Artist's commentary
カタリナ様生誕祭
井戸から汲み上げた水を畑に撒くとプリズムが煌めいて小さな虹が出来る。
そんな初夏のある日の午後。
「ふぇぇぇ、今日もあっついわねぇ。まだ6月よ?前世の今頃はシトシト雨でどんよりとした重たい雲でじったりした湿気のベールで不快で仕方ないのに、こっちの6月の雨はサラッとしてるし降水量も少なめで日光が強いから水やりしっかりしないと直ぐに野菜が萎れちゃう」
それにしても我ながら見事な畑だ。
もう本当見惚れちゃう。
あぁ、このトマト…まるでルビーみたい!こっちのピーマンはエメラルドで茄子はさしずめアメジストね。そう、この畑は私にとって宝の山なのだ。
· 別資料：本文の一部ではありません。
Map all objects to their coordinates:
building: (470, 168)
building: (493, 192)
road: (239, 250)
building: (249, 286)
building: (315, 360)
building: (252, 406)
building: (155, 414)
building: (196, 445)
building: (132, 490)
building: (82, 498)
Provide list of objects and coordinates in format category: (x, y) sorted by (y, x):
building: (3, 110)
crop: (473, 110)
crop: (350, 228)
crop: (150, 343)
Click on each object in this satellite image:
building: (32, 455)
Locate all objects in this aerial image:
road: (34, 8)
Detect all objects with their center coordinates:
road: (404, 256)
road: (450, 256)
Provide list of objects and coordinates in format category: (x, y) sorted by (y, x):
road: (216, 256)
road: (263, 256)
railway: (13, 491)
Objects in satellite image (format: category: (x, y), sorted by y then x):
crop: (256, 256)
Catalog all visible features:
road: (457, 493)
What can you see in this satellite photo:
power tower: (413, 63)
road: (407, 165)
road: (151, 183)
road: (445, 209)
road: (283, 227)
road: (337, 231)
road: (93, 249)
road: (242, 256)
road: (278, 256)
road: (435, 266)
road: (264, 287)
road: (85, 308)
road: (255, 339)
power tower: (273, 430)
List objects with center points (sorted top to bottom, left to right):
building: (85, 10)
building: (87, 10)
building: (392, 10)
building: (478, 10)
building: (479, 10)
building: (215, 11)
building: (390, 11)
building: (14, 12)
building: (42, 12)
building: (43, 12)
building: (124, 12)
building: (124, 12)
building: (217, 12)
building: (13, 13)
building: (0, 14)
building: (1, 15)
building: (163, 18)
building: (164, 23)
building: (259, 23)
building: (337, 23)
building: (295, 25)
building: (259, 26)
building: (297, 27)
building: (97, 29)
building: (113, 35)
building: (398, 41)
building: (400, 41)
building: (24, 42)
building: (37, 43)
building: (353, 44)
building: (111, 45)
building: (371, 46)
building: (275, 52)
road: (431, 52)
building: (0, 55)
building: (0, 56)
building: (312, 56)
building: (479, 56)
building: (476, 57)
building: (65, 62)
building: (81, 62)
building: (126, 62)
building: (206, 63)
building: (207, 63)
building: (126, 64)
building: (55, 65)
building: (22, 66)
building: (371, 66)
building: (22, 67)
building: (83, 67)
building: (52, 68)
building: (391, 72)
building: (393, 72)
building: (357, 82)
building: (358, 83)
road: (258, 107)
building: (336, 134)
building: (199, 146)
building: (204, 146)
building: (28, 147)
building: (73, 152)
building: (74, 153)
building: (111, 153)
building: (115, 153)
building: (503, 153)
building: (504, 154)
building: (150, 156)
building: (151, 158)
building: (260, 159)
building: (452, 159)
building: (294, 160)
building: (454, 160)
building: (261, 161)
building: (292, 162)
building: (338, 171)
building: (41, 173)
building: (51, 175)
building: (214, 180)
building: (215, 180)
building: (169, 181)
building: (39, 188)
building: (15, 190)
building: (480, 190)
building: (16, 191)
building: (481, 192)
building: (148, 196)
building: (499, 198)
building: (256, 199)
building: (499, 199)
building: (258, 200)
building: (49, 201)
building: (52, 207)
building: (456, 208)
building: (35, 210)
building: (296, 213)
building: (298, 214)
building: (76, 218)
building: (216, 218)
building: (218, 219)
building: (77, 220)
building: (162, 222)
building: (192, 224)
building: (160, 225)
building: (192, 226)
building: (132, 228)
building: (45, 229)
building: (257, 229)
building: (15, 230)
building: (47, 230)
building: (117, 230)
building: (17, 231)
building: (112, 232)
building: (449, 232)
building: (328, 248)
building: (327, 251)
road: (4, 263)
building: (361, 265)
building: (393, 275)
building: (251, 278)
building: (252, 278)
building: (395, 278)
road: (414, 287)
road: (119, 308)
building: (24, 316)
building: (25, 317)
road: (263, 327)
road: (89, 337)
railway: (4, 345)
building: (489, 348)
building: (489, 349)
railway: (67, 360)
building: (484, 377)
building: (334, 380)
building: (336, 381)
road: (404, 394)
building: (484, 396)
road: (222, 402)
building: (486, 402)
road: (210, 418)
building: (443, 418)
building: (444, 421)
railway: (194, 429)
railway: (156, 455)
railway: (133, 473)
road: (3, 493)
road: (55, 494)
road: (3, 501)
「今晩は、この立派なトマトとキュウリを使ってもらって美味しいサラダ作ってもらおう」
トマトとキュウリを収穫していると遠くの方で私を呼ぶ声が聞こえる。
「カタリナ様ーーーーー!こんな所にいらっしゃったのですか!」
「アン、どうしたの?そんなに慌てて」
「慌てるも何も…今日は大切な日ですよ!」
「んー?なんか予定入ってたっけ?」
本気で悩んでるのにアンは物凄い呆れ顔だ。
「本当にお忘れになってるのですか?」
「ええ、今日ってなんかあったっけ」
「今日は、カタリナ様のお誕生日ですよ!!!!!」
「わぉ!」
「何ですか、そのまるで他人事の様な驚き方は…」
前世の誕生日とこの世界の誕生日がごっちゃになってたわー!そうだ、カタリナの誕生日は、今日だった。だから朝からキースがソワソワしてたのか…っ。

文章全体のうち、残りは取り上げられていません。